*** Opening of SOURCE EXTRACT ***

Mapping Medieval Chester took technology designed for delivering contextual ads and used it to deliver information in context without changing perspective (i.e. without reloading the page, from memory). The Gough map was an experiment in delivering a large image but also in making people smile. Experimentation and failure… Online Chopin Variorum Edition was an experiment. How is the 'work' concept challenged by the Chopin sources? Technical methodological/objectives: superimposition; juxtaposition; collation/interpolation…

He discussed coping strategies for the Digital Humanities: accept and embrace the ephemerality of web-based interfaces; focus on process and experience – the underlying content is persistent even if the interfaces don't last. I think this was a comment from the audience: 'if a digital resource doesn't last then it breaks the principle of citation – where does that leave scholarship?'

Summary

So those are my notes. For further reference I've put a CSV archive of #DHA2012 tweets from searchhash.com here, but note it's not on Australian time so it needs transposing to match the session times.

This was my first proper big Digital Humanities conference, and I had a great time. It probably helped that I'm an Australian expat so I knew a sprinkling of people and had a sense of where various institutions fitted in, but the crowd was also generally approachable and friendly.

I was also struck by the repetition of phrases like 'the digital deluge', the 'tsunami of data' – I had the feeling there's a barely managed anxiety about coping with all this data. And if that's how people at a digital humanities conference felt, how must less-digital humanists feel?

I was pleasantly surprised by how much digital history content there was, and even more pleasantly surprised by how many GLAMy people were there, and consequently how much the experience and role of museums, libraries and archives was reflected in the conversations. This might not have been as obvious if you weren't on twitter – there was a bigger disconnect between the back channel and conversations in the room than I'm used to at museum conferences.

As I mentioned in my day 1 and day 2 posts, I was struck by the statement that 'history is on a different evolutionary branch of digital humanities to literary studies', partly because even though I started my PhD just over a year ago, I've felt the title will be outdated within a few years of graduation. I can see myself being more comfortable describing my work as 'digital history' in future.

I have to finish by thanking all the speakers, the programme committee, and in particular, Dr Paul Arthur and Dr Katherine Bode, the organisers and the aaDH committee – the whole event went so smoothly you'd never know it was the first one!

*** Close of SOURCE EXTRACT ***

§ INSTRUCTIONS FOR THE TASK: According to the conference notes, which site supplied the CSV archive of #DHA2012 tweets?

*** Opening of SOURCE DATA ***

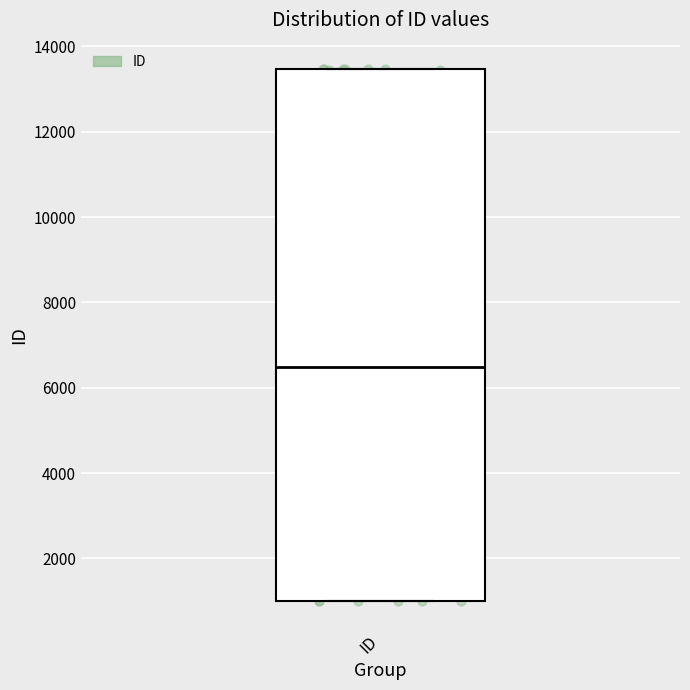

Where is the lower edge of the box for ID on the y-axis? The values are not printed on the chart, so give them approximately, as read against the axis.

1000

*** Close of SOURCE DATA ***

§ WRITTEN SOLUTION: searchhash.com